> [Given problem]
In every one of the records below, change "pose" to "camera" and copy the lines out again with nothing else altered.

##############################

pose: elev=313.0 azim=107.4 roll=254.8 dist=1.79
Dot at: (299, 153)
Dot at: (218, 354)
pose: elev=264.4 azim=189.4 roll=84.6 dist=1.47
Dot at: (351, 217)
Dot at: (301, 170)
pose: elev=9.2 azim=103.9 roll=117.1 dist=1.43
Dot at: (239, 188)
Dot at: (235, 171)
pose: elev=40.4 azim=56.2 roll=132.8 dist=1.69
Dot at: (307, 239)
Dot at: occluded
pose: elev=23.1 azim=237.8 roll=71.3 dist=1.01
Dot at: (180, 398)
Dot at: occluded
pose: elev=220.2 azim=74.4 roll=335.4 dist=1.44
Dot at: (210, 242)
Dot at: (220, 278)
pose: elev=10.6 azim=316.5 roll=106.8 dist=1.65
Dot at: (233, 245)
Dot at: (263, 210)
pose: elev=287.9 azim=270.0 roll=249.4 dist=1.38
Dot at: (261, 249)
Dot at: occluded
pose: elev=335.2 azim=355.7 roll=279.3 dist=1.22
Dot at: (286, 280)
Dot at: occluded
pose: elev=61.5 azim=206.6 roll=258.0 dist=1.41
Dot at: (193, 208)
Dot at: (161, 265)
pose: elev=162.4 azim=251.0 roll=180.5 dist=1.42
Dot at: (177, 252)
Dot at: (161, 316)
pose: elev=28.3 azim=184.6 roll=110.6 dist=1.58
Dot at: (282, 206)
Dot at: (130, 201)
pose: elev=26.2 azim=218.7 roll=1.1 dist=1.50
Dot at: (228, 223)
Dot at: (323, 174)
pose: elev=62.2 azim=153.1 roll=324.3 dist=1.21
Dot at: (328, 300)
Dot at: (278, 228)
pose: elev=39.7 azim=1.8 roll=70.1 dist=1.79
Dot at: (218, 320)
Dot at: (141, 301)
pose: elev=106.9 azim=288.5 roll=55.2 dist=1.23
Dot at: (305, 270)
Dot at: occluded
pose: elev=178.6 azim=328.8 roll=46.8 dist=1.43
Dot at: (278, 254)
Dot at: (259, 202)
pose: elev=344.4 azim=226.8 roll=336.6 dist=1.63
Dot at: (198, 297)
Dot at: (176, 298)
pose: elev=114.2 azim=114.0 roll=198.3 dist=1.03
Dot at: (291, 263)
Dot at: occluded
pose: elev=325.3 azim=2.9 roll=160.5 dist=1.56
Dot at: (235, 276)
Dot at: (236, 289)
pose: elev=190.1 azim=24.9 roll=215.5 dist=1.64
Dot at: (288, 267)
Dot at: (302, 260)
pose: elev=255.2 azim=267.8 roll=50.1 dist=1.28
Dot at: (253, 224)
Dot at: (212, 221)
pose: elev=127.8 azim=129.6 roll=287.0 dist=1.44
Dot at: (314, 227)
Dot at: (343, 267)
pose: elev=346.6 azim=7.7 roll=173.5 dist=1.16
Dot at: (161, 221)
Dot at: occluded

##############################

> [The result]
camera: elev=313.0 azim=107.4 roll=254.8 dist=1.79
Dot at: (299, 153)
Dot at: (218, 354)
camera: elev=264.4 azim=189.4 roll=84.6 dist=1.47
Dot at: (351, 217)
Dot at: (301, 170)
camera: elev=9.2 azim=103.9 roll=117.1 dist=1.43
Dot at: (239, 188)
Dot at: (235, 171)
camera: elev=40.4 azim=56.2 roll=132.8 dist=1.69
Dot at: (307, 239)
Dot at: occluded
camera: elev=23.1 azim=237.8 roll=71.3 dist=1.01
Dot at: (180, 398)
Dot at: occluded
camera: elev=220.2 azim=74.4 roll=335.4 dist=1.44
Dot at: (210, 242)
Dot at: (220, 278)
camera: elev=10.6 azim=316.5 roll=106.8 dist=1.65
Dot at: (233, 245)
Dot at: (263, 210)
camera: elev=287.9 azim=270.0 roll=249.4 dist=1.38
Dot at: (261, 249)
Dot at: occluded
camera: elev=335.2 azim=355.7 roll=279.3 dist=1.22
Dot at: (286, 280)
Dot at: occluded
camera: elev=61.5 azim=206.6 roll=258.0 dist=1.41
Dot at: (193, 208)
Dot at: (161, 265)
camera: elev=162.4 azim=251.0 roll=180.5 dist=1.42
Dot at: (177, 252)
Dot at: (161, 316)
camera: elev=28.3 azim=184.6 roll=110.6 dist=1.58
Dot at: (282, 206)
Dot at: (130, 201)
camera: elev=26.2 azim=218.7 roll=1.1 dist=1.50
Dot at: (228, 223)
Dot at: (323, 174)
camera: elev=62.2 azim=153.1 roll=324.3 dist=1.21
Dot at: (328, 300)
Dot at: (278, 228)
camera: elev=39.7 azim=1.8 roll=70.1 dist=1.79
Dot at: (218, 320)
Dot at: (141, 301)
camera: elev=106.9 azim=288.5 roll=55.2 dist=1.23
Dot at: (305, 270)
Dot at: occluded
camera: elev=178.6 azim=328.8 roll=46.8 dist=1.43
Dot at: (278, 254)
Dot at: (259, 202)
camera: elev=344.4 azim=226.8 roll=336.6 dist=1.63
Dot at: (198, 297)
Dot at: (176, 298)
camera: elev=114.2 azim=114.0 roll=198.3 dist=1.03
Dot at: (291, 263)
Dot at: occluded
camera: elev=325.3 azim=2.9 roll=160.5 dist=1.56
Dot at: (235, 276)
Dot at: (236, 289)
camera: elev=190.1 azim=24.9 roll=215.5 dist=1.64
Dot at: (288, 267)
Dot at: (302, 260)
camera: elev=255.2 azim=267.8 roll=50.1 dist=1.28
Dot at: (253, 224)
Dot at: (212, 221)
camera: elev=127.8 azim=129.6 roll=287.0 dist=1.44
Dot at: (314, 227)
Dot at: (343, 267)
camera: elev=346.6 azim=7.7 roll=173.5 dist=1.16
Dot at: (161, 221)
Dot at: occluded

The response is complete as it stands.